On sums involving products of three binomial coefficients

Abstract: In this paper we mainly employ the Zeilberger algorithm to study congruences for sums of terms involving products of three binomial coefficients. Let $p>3$ be a prime.
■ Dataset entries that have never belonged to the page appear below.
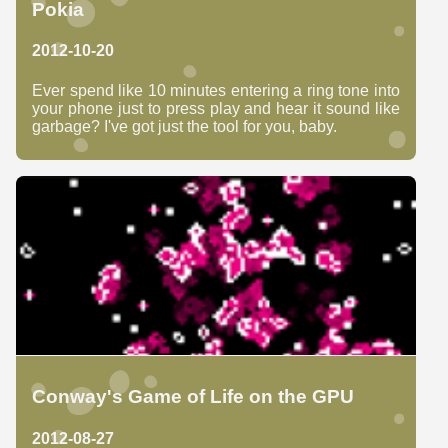
Pokia
2012-10-20
Ever spend like 10 minutes entering a ring tone into
your phone just to press play and hear it sound like
garbage? I've got just the tool for you, baby.
Conway's Game of Life on the GPU
2012-08-27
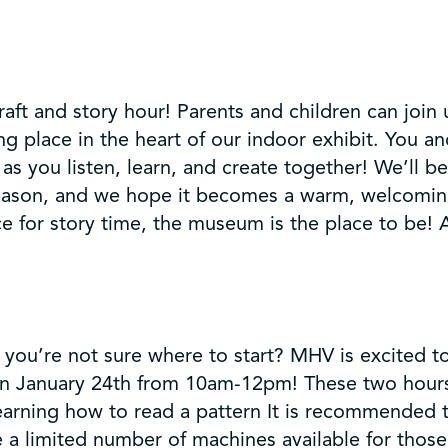
t and story hour! Parents and children can join us
ing place in the heart of our indoor exhibit. You an
as you listen, learn, and create together! We’ll be
eason, and we hope it becomes a warm, welcoming
e for story time, the museum is the place to be! A
you’re not sure where to start? MHV is excited t
 on January 24th from 10am-12pm! These two hours
earning how to read a pattern It is recommended 
 a limited number of machines available for thos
We prove that $$\sum_{k=0}^{p-1}\frac{\binom{2k}k^2\binom{2k}{k+d}}{64^k}\equiv 0\pmod{p^2}$$ for all $d\in{0,\ldots,p-1}$ with $d\equiv (p+1)/2\pmod2$. If $p\equiv 1\pmod4$ and $p=x^2+y^2$ with $x\equiv 1\pmod4$ and $y\equiv 0\pmod2$, then we show $$\sum_{k=0}^{p-1}\frac{\binom{2k}k^2\binom{2k}{k+1}}{(-8)^k}\equiv 2p-2x^2\pmod{p^2}\ \ \mbox{and}\ \ \sum_{k=0}^{p-1}\frac{\binom{2k}k\binom{2k}{k+1}^2}{(-8)^k}\equiv-2p\pmod{p^2}$$ by means of determining $x$ mod $p^2$ via $$(-1)^{(p-1)/4}\,x\equiv\sum_{k=0}^{(p-1)/2}\frac{k+1}{8^k}\binom{2k}k^2\equiv\sum_{k=0}^{(p-1)/2}\frac{2k+1}{(-16)^k}\binom{2k}k^2\pmod{p^2}.$$ We also solve the remaining open cases of Rodriguez-Villegas' conjectural congruences on $$\sum_{k=0}^{p-1}\frac{\binom{2k}k^2\binom{3k}k}{108^k},\ \ \sum_{k=0}^{p-1}\frac{\binom{2k}k^2\binom{4k}{2k}}{256^k}, \ \ \sum_{k=0}^{p-1}\frac{\binom{2k}{k}\binom{3k}k\binom{6k}{3k}}{12^{3k}}$$ modulo $p^2$.